Cloudflare
Global network used for website domain, SSL/TSL encryption, DNS zones and records
data "cloudflare_zones" "dns_zone" {
filter {
name = var.domain
}
}Cloudflare DNS Zones
A DNS zone is a section of the domain name system managed by cloud. By this terraform data block I point to the existing DNS zones in my Cloudflare account, and I filter out the one that involves my domain name, abdulsamisahil.net. This is accomplished via an exact match filtering technique.
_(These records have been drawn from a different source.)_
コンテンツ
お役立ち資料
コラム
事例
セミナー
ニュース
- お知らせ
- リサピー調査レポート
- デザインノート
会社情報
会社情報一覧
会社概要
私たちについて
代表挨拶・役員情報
Upon implementation, the Cloudflare API request will be directed towards zones?name=abdulsamisahil.net in order to extract the required information.
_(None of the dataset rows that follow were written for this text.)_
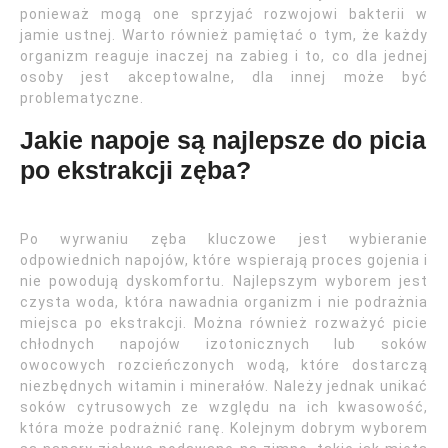
ponieważ mogą one sprzyjać rozwojowi bakterii w
jamie ustnej. Warto również pamiętać o tym, że każdy
organizm reaguje inaczej na zabieg i to, co dla jednej
osoby jest akceptowalne, dla innej może być
problematyczne.
Jakie napoje są najlepsze do picia
po ekstrakcji zęba?
Po wyrwaniu zęba kluczowe jest wybieranie
odpowiednich napojów, które wspierają proces gojenia i
nie powodują dyskomfortu. Najlepszym wyborem jest
czysta woda, która nawadnia organizm i nie podrażnia
miejsca po ekstrakcji. Można również rozważyć picie
chłodnych napojów izotonicznych lub soków
owocowych rozcieńczonych wodą, które dostarczą
niezbędnych witamin i minerałów. Należy jednak unikać
soków cytrusowych ze względu na ich kwasowość,
która może podrażnić ranę. Kolejnym dobrym wyborem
resource "cloudflare_record" "dns_record" {
zone_id = data.cloudflare_zones.dns_zone.zones[0].id
name = terraform.workspace == "prod" ? "@" : "${terraform.workspace}."
value = google_compute_instance.instance.network_interface[0].access_config[0].nat_ip
type = "A"
proxied = true
}Cloudflare DNS Records
Utilizing the Cloudflare record with A record which is a useful tool to simplify and streamline the management of A records, with its automation capabilities allowing for the automated creation of DNS records by assigning custom domain names to my VMs' external IP addresses. I also enhance DNS record management by incorporating prefixes such as '@' for production environment and Terraform workspace such as 'dev.' for development environment to improve efficiency. This method avoids the use of puting a load balancer in-front of the VM to terminate TLS, resulting in network cost increasings. Benefiting the Cloudflare's domain registry, all incoming traffic to the VM instance is decrypted by Cloudflare and then re-encrypted using Full (strict) SSL/TLS mode, incurring no additional cost to my project's Cloud billing.